Als erste Amtshandlung verkündete im August 2022 der neue Chef der Raumfahrtagentur Roskosmos, Juri Borissow, Russlands Ausstieg aus der ISS. Zu dem Zeitpunkt war der großangelegte Einmarsch Russlands in die Ukraine rund fünf Monate her. Borissow ist ein ehemaliger Militär und eifriger Verfechter des völkerrechtswidrigen Angriffskriegs. Dabei steht er seinem Vorgänger, Dmitri Rogosin, in nichts nach: Dieser hatte gewarnt, dass die ISS abstürzen könnte, wenn Russland sich aus dem Projekt zurückziehe. Schließlich sei das russische Segment der ISS dafür zuständig, „dass die Umlaufbahn der Station korrigiert wird“. Er verband die Drohung mit einer Forderung an den Westen, die Sanktionen gegen Russland aufzuheben.

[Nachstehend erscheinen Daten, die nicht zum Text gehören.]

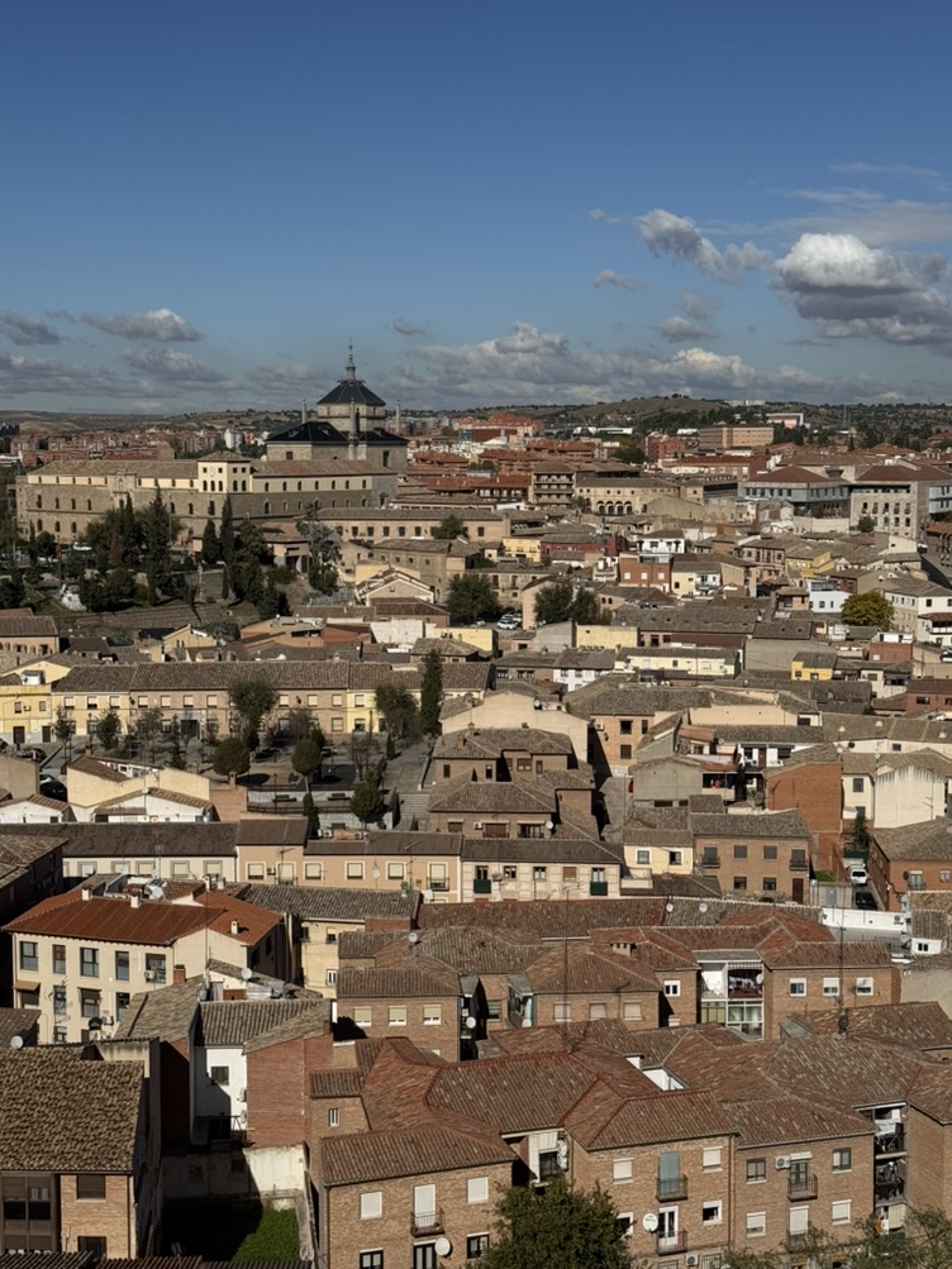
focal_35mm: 49
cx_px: 472
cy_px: 631
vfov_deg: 38.9
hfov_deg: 29.7
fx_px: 1797
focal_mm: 6.76
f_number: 1.78
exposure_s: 1/12500
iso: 64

Raumfahrtexperten werteten dies als reine Nebelkerze. Zu groß sei die Gefahr, dass die ISS bei einem Absturz auf Russland träfe. Und doch zeigte Rogosins Drohung anschaulich, warum die ISS trotz westlicher Sanktionen gegen Roskosmos, das in Russland als militärische Behörde gilt, vorerst weiterbetrieben wird: Sie funktioniert nur, wenn alle mitmachen.

Während Russland für die Kurskorrektur zuständig ist, steuern die USA etwa den maßgeblichen Teil des Stroms für den Betrieb bei. Man ist zu abhängig voneinander, um sich auch im All voneinander abzukehren. Für die Wissenschaft stellt die Raumstation einen Meilenstein dar, denn sie ermöglicht Langzeituntersuchungen und Experimente in der Materialforschung oder Humanmedizin.

Im Februar 2023 verkündete Roskosmos allerdings, die Raumfahrtbehörde werde sich 2028 von der ISS zurückziehen. In der Zwischenzeit wolle Russland eine eigene Raumstation bauen. Die Rivalität aus den Zeiten des Kalten Krieges wäre dann zurück.